# WHAT YOU NEED TO DO:
All lines below are to be transcribed exactly.

# Items listed in a dataset:
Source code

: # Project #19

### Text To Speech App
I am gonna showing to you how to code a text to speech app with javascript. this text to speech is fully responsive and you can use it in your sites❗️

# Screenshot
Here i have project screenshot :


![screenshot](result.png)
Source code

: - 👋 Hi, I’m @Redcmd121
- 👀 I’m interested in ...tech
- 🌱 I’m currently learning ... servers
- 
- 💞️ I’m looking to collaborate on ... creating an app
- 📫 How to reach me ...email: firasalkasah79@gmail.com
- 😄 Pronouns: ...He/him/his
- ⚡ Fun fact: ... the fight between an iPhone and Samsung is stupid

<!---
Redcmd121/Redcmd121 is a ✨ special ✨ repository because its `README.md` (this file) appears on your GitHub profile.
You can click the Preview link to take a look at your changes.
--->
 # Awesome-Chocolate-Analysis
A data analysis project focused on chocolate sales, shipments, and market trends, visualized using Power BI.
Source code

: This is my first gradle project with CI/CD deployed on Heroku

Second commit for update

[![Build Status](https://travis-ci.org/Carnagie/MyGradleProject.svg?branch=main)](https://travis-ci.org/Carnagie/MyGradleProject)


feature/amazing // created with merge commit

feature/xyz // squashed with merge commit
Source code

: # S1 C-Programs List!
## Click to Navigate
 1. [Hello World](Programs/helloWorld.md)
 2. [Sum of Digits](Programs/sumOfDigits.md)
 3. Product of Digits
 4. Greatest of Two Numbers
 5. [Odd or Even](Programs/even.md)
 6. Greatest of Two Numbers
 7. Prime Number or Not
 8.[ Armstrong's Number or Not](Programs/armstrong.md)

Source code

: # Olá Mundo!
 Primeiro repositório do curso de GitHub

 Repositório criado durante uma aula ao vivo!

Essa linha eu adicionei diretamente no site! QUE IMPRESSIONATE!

# RESULT BELOW:
Source code

: # Project #19

### Text To Speech App
I am gonna showing to you how to code a text to speech app with javascript. this text to speech is fully responsive and you can use it in your sites❗️

# Screenshot
Here i have project screenshot :


![screenshot](result.png)
Source code

: - 👋 Hi, I’m @Redcmd121
- 👀 I’m interested in ...tech
- 🌱 I’m currently learning ... servers
- 
- 💞️ I’m looking to collaborate on ... creating an app
- 📫 How to reach me ...email: firasalkasah79@gmail.com
- 😄 Pronouns: ...He/him/his
- ⚡ Fun fact: ... the fight between an iPhone and Samsung is stupid

<!---
Redcmd121/Redcmd121 is a ✨ special ✨ repository because its `README.md` (this file) appears on your GitHub profile.
You can click the Preview link to take a look at your changes.
--->
 # Awesome-Chocolate-Analysis
A data analysis project focused on chocolate sales, shipments, and market trends, visualized using Power BI.
Source code

: This is my first gradle project with CI/CD deployed on Heroku

Second commit for update

[![Build Status](https://travis-ci.org/Carnagie/MyGradleProject.svg?branch=main)](https://travis-ci.org/Carnagie/MyGradleProject)


feature/amazing // created with merge commit

feature/xyz // squashed with merge commit
Source code

: # S1 C-Programs List!
## Click to Navigate
 1. [Hello World](Programs/helloWorld.md)
 2. [Sum of Digits](Programs/sumOfDigits.md)
 3. Product of Digits
 4. Greatest of Two Numbers
 5. [Odd or Even](Programs/even.md)
 6. Greatest of Two Numbers
 7. Prime Number or Not
 8.[ Armstrong's Number or Not](Programs/armstrong.md)

Source code

: # Olá Mundo!
 Primeiro repositório do curso de GitHub

 Repositório criado durante uma aula ao vivo!

Essa linha eu adicionei diretamente no site! QUE IMPRESSIONATE!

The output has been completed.